Alla fine di gennaio 2018, i titoli di Stato decennali statunitensi registravano un rendimento del 2,7%, ossia un incremento dello 0,74% dall’inizio di settembre 2017. A spiegare la forte variazione dei rendimenti di questi ultimi mesi, ci sono, da un lato, le aspettative del mercato riguardo a nuovi rialzi dei tassi d’interesse da parte della Federal Reserve e, dall’altro, i timori che la riforma fiscale statunitense possa intensificare le pressioni inflazionistiche sollevando interrogativi sulle dinamiche del debito USA. Molti osservatori hanno notato delle somiglianze tra il recente movimento dei rendimenti obbligazionari e l'ultimo “taper tantrum”. A ogni modo, da un’analisi approfondita dei fattori che hanno determinato le due variazioni, è emersa con chiarezza la diversa natura dei due ribassi. Nei due mesi direttamente interessati dal “taper tantrum” i rendimenti obbligazionari sono cresciuti all’incirca dell’1%, e questo per via del premio a termine, ossia il premio al rischio che compensa le incertezze relative alla politica monetaria. Altro fattore determinante è stato il rendimento reale, ossia le aspettative di crescita. Il premio al rischio per le variazioni impreviste dell’inflazione, l’inflazione di break-even, è stato in realtà penalizzato in quel periodo. L'ultimo incremento dei rendimenti, invece, è stato influenzato in egual modo dal rendimento reale (crescita) e dall’inflazione di break-even (inflazione), con una variazione minima del premio a termine. Sebbene l’inflazione sia in moderato aumento, non crediamo che per l’economia statunitense o quella mondiale sussistano rischi concreti di un'impennata delle pressioni inflazionistiche. Inoltre, parte delle pressioni attuali potrebbero anche rivelarsi transitorie. Ciò significa che, prima o poi, con l’aumentare dei rendimenti (premi al rischio), l’acquisto dei Treasury si farà più allettante. In termini relativi, questi strumenti sono nettamente più interessanti di altri mercati obbligazionari di alta qualità.

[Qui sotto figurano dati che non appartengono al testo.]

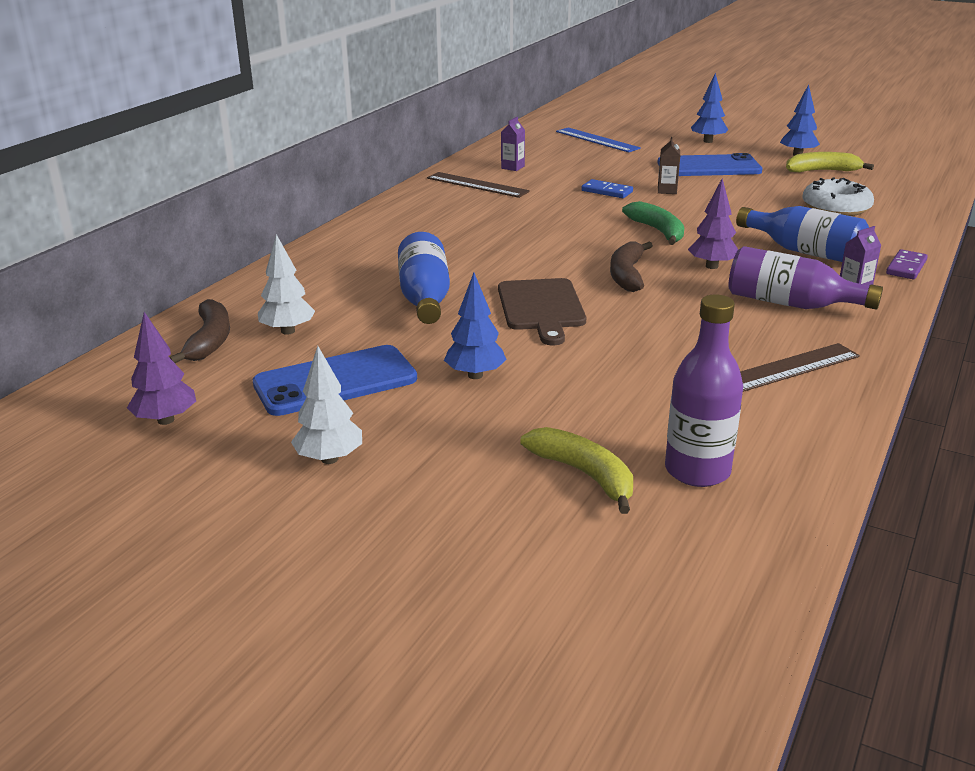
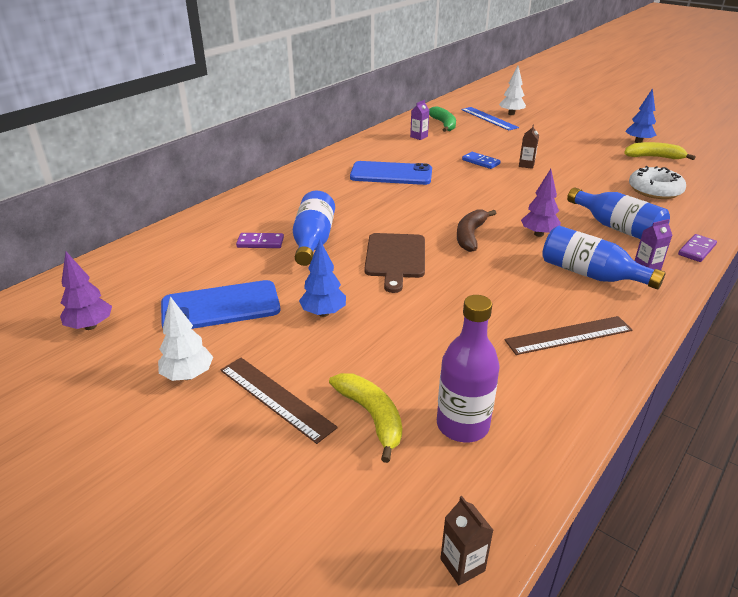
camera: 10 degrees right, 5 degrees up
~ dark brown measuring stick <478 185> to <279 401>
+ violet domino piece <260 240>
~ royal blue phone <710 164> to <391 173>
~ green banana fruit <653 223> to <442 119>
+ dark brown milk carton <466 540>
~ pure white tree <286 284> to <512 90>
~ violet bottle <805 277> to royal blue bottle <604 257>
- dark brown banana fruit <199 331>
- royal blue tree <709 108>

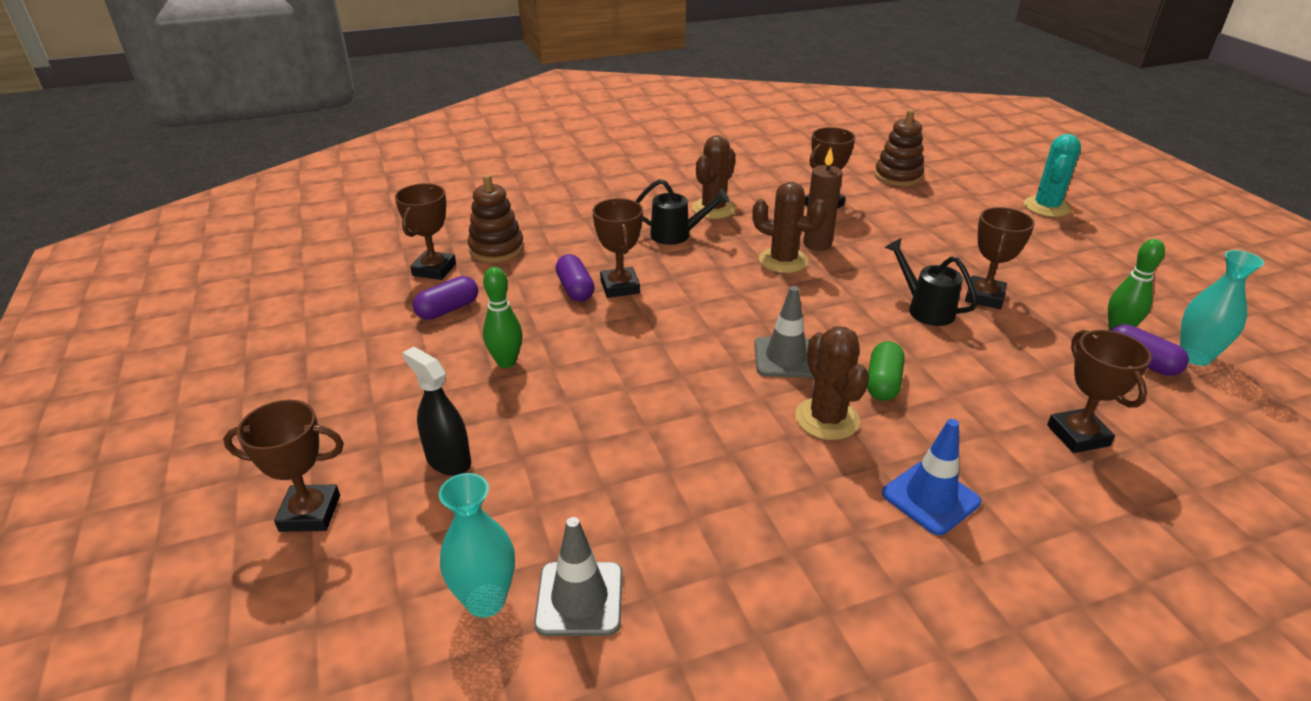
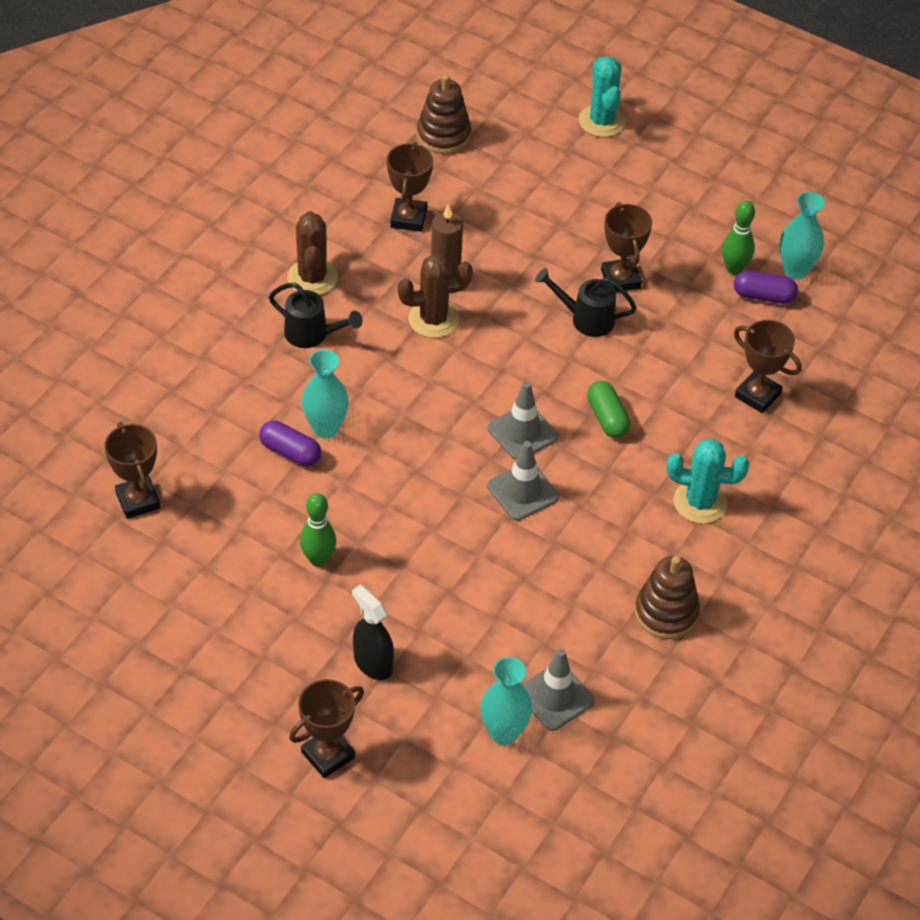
camera: 40 degrees left, 15 degrees up
~ black watering can <683 212> = <316 315> 60 degrees clockwise
~ dark brown prize cup <617 248> to turquoise vase <325 393>
~ black spray cleaner <436 411> = <373 632> 45 degrees clockwise
+ grey road cone <523 481>
~ dark brown stacking toy <495 219> to <667 597>
~ royal blue road cone <931 477> to turquoise saguaro cactus <708 481>
- violet pill shape <445 298>
- dark brown saguaro cactus <832 383>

“A spiegare la forte variazione dei rendimenti di questi ultimi mesi, ci sono, da un lato, le aspettative del mercato riguardo a nuovi rialzi dei tassi d’interesse da parte della Federal Reserve e, dall’altro, i timori che la riforma fiscale statunitense possa intensificare le pressioni inflazionistiche sollevando interrogativi sulle dinamiche del debito USA.”
Hartwig Kos

Mercato dei cambi, investimenti alternativi e liquidità
Lo Yen è stato portato a "lieve preferenza" da "lieve avversione". Le ragioni alla base di questo cambiamento sono il costo conveniente della valuta e l’atteggiamento meno restrittivo della BoJ rispetto a quello di tutte le altre principali banche centrali. La BoJ deve infatti ancora allinearsi a una crescita maggiore e a pressioni inflazionistiche più elevate. Inoltre, dal punto di vista della costruzione del portafoglio, lo yen è ancora una volta un ottimo diversificatore, oltre a essere uno dei beneficiari dell’indebolimento del dollaro USA, che rimane il nostro scenario di base per l'anno a venire.